Gęsia pierś pieczona w rękawie
W listopadzie gęsi królują na stołach w całej Europie. W Polsce od paru lat promowane jest jedzenie gęsiny w tym okresie. Organizowane są święta, zmieniane karty menu w restauracjach. I fajnie. Ich mięso jest wyjątkowo niedoceniane pod względem walorów smakowych i wartości odżywczych. Tłuszcz gęsi pełni funkcję afrodyzjaku, zawiera śladowe ilości tłuszczu (3-6%), a w dodatku jest bogaty w nienasycone kwasy tłuszczowe, witaminy, żelazo, magnez i białka redukujące zły cholesterol. Jeśli zatem włączymy gęsinę na stałe do jadłospisu to podziałamy profilaktycznie na nasze zdrowie. Od pewnego czasu tłuszcz gęsi mam ciągle w lodówce i smażę na nim ziemniaki i mięsa. Polecam!
Składniki:
- 1 pierś gęsia,
- kilka gałązek świeżego tymianku,
- 1 duży ząbek czosnku,
- odrobina cynamonu,
- 50 ml wody lub czerwonego wina,
- sól, pieprz,
- można użyć dodatkowo utartego kardamonu.

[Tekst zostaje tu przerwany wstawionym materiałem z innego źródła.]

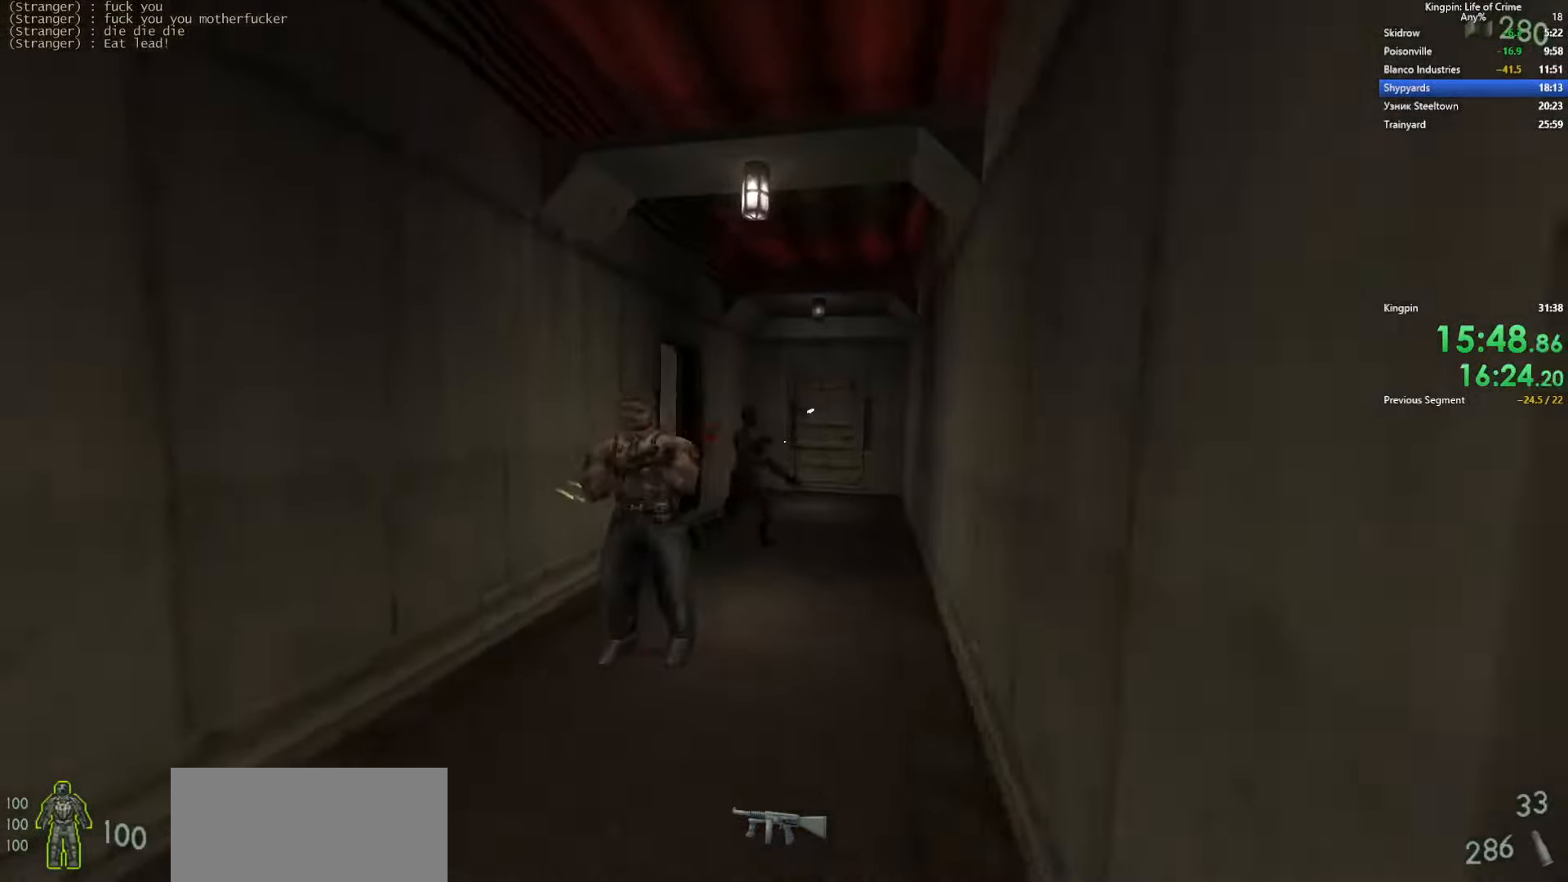
{"keys": ["a", "w"], "events": []}
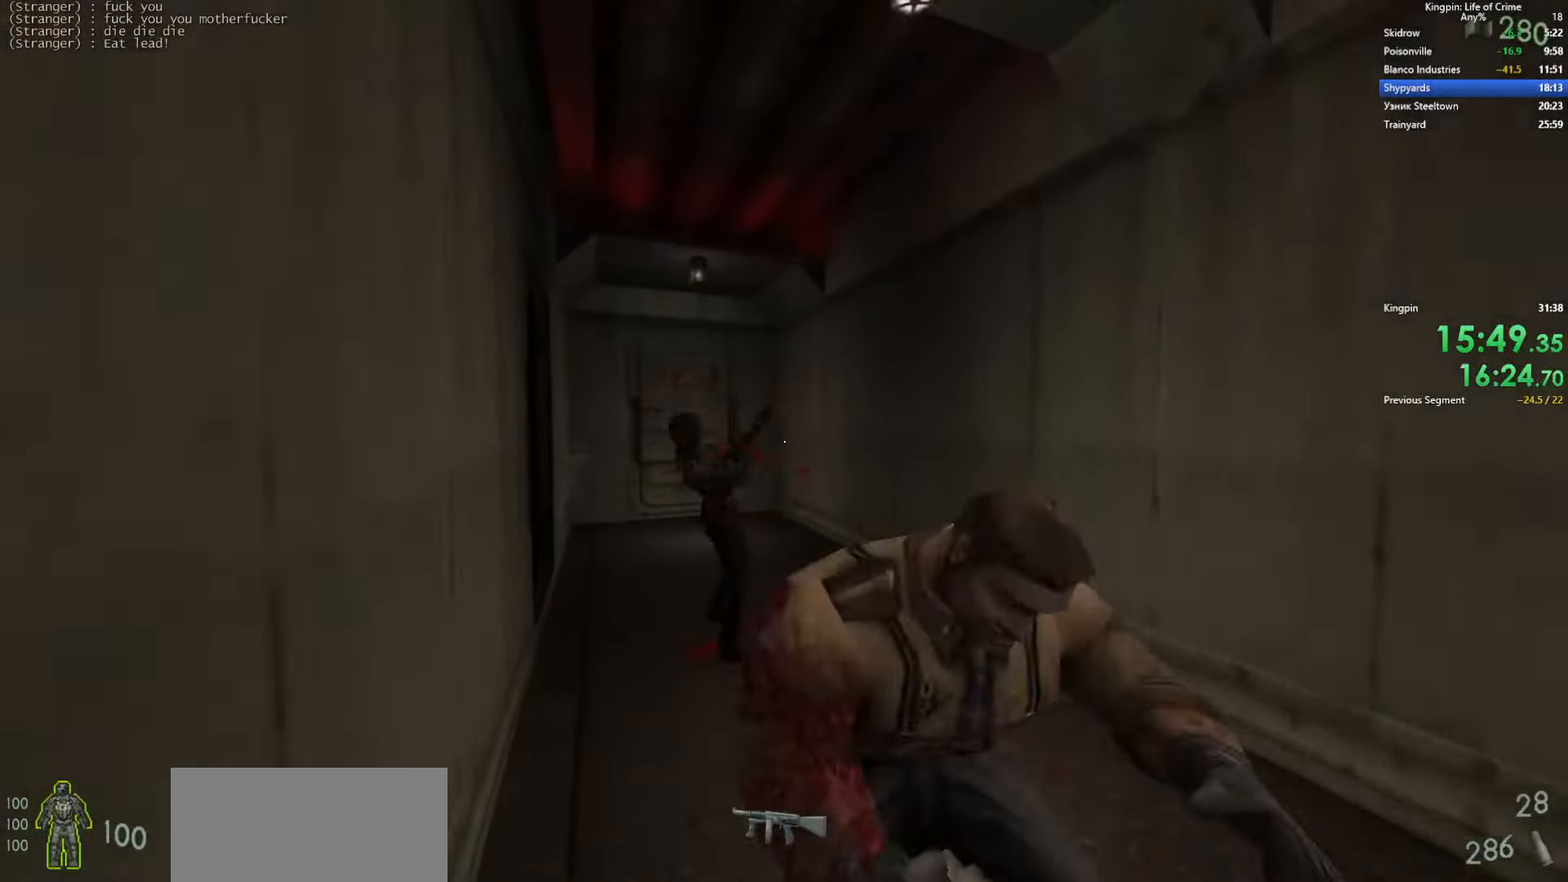
{"keys": ["a"], "events": [[416, "w", "up"]]}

Przygotowanie: Mięso czyścimy, odcinamy od kości. Nacieramy pierś solą, pieprzem, cynamonem (i kardamonem ewentualnie), odstawiamy na około 1-2h. Obsmażamy do zrumienienia, najpierw od strony skóry około 5-10 minut i potem chwilę z drugiej strony od strony mięsa. Przekładamy do rękawa do pieczenia, wrzucamy gałązki tymianku, czosnek posiekany, podlewamy wodą lub winem i pieczemy w 180°C do miękkości (około 60 minut). Zlewamy sos po upieczeniu, można go zagęścić mąką, zimnym masłem lub śmietaną. Polać plastry piersi. Podawać z pieczonymi w tłuszczu gęsim warzywami.